A Time for Renewed Optimism

It'll come as no surprise to any of you who have read any of my previous posts or caught up with me on twitter that I love the optimism of the start of a new academic year.

It's a time to welcome back colleagues somewhat freshened from their summer sojourns.

It's a time to welcome back students who have somehow managed to mutate into their new status (that strange, almost imperceptible difference in aspect and demeanour between late-Y8 and early-Y9).

It's a time to see the freshly scrubbed faces and starchily-crisped uniforms of the new Y7s (even the hand-me-down brigade wear theirs with a barrel-chested pride borne out of knowing that they are literally stepping into the shoes of their hopefully illustrious sibling).

It's also a time when blank pages in planners and exercise books offer us - teachers and students alike - the tantalising glimpse of a pristine future free from all the mistakes we made in the previous year (I've sometimes thought it would be good to issue fresh planners and exercise books termly rather than annually, but it just 'wouldn't be the same' would it?).

It's a time when the prospect of new groups of students coming into our classrooms is almost thrilling: which of them might we inspire; which of the 'known' students are going to turn over a new leaf; which of them are going to challenge us, and how are we going to meet that challenge head on.

It's a time when stunning results from Herculean efforts the previous year are fully absorbed in order that we may use them as mere springboards to ever greater achievements. Or alternatively otherwise stunning results from Quixotic efforts the previous year are wiped clean from our heavy hearts and burdened brains as we begin moving virtual mountains again with the forbearance of Sisyphus.

And I know that for the more cynically-minded of you out there it's also a time of optimism: The optimism that yet another year is going to pass during which you are going to make all manner of doomful predictions about how management are going to mess things up which are going to be proven right.

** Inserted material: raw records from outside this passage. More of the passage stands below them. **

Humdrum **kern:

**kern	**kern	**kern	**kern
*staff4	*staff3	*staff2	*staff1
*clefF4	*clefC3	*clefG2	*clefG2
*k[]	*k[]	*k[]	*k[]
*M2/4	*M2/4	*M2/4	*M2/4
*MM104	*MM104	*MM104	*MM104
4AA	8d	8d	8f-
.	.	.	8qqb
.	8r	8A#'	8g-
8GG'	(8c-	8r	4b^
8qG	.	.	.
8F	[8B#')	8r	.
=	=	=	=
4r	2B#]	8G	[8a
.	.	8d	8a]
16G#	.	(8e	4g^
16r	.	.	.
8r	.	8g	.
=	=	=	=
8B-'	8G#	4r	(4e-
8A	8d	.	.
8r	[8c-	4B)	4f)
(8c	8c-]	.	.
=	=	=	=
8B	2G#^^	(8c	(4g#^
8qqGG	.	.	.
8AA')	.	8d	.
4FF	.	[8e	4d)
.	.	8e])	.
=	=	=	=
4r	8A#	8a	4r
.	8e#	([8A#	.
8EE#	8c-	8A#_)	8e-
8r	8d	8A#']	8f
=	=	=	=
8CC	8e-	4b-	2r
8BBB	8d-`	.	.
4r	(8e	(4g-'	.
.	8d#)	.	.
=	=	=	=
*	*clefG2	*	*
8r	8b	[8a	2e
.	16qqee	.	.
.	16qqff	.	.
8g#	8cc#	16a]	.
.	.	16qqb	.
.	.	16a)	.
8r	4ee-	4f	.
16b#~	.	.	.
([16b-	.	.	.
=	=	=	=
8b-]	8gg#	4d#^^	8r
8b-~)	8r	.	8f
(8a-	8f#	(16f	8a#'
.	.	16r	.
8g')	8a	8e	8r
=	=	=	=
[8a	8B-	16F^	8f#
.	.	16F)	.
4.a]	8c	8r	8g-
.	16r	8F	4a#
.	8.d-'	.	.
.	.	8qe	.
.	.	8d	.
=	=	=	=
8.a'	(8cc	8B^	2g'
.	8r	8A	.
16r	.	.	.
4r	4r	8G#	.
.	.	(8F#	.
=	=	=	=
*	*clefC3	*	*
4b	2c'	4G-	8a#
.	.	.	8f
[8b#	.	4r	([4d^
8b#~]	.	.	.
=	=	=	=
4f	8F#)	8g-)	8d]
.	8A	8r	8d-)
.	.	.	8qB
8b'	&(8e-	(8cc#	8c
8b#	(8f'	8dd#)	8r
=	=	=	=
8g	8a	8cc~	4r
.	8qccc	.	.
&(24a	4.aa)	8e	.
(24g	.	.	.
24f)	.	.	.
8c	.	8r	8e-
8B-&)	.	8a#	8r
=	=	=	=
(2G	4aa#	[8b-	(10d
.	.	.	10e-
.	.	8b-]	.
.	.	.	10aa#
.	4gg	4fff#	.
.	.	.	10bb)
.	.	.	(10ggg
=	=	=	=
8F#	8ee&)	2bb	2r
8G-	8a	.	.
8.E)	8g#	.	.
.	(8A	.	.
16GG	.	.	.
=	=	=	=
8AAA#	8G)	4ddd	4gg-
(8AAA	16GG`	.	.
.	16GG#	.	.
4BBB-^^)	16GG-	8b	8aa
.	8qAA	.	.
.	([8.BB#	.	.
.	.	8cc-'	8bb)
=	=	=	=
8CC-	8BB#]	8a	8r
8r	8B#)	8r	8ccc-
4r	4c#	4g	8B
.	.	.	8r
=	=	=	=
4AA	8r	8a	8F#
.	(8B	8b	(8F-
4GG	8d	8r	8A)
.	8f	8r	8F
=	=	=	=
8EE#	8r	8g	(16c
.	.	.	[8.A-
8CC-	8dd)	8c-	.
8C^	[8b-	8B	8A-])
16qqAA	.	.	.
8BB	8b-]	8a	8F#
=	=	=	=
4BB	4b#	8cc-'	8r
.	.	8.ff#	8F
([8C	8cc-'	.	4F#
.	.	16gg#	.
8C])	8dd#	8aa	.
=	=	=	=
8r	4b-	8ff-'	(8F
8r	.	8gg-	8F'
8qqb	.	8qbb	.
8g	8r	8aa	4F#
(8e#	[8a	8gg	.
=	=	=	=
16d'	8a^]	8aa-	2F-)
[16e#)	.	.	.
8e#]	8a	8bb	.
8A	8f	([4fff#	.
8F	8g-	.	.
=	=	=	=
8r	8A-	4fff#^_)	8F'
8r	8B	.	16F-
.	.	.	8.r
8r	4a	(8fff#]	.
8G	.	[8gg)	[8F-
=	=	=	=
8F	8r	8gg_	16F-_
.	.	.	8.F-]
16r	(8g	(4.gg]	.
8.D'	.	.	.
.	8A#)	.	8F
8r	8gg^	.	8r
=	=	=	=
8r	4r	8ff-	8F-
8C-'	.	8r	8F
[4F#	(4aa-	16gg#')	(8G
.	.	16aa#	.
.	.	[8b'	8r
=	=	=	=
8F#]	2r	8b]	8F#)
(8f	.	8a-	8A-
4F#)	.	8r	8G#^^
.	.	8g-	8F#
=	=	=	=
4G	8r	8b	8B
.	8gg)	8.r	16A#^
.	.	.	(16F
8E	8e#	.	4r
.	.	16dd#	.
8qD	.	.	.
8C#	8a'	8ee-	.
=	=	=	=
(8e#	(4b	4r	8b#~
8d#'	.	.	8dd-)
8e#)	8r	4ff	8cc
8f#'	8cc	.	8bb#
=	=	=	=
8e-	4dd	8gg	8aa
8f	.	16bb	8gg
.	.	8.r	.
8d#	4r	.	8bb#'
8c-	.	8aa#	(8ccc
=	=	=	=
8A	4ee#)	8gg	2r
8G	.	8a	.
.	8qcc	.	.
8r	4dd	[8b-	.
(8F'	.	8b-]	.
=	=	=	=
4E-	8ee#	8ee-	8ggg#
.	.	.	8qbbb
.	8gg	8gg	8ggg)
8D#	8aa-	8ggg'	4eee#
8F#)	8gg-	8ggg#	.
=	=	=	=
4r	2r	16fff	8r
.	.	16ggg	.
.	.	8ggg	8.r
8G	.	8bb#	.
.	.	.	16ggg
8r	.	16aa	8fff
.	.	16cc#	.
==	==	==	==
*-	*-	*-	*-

Pessimism is just an extreme example of optimism in many ways, with most cynics I know caring that bit more about the lives and hopes of students than many of their more optimistic peers.

And finally, on a school-specific level, the start of the new academic year 2012-13 is also a time when the massively strong foundations of curriculum change, focused leadership at all levels and exam success can be built upon; when we can fashion a uniquely special edifice constructed from the bricks of wonderful teaching and the mortar of interdependent learning. It's a time for all of us to tweak our classroom practice in much the same way as an osteopath tweaks a nerve here and there, to help align the intentions of our classrooms and the actual outcomes.

So a Happy New Year to all of you. I wish you all the best with your New Year's resolutions. Let's see once more whether we can do much more, educationally speaking, than go to the gym a few times in January.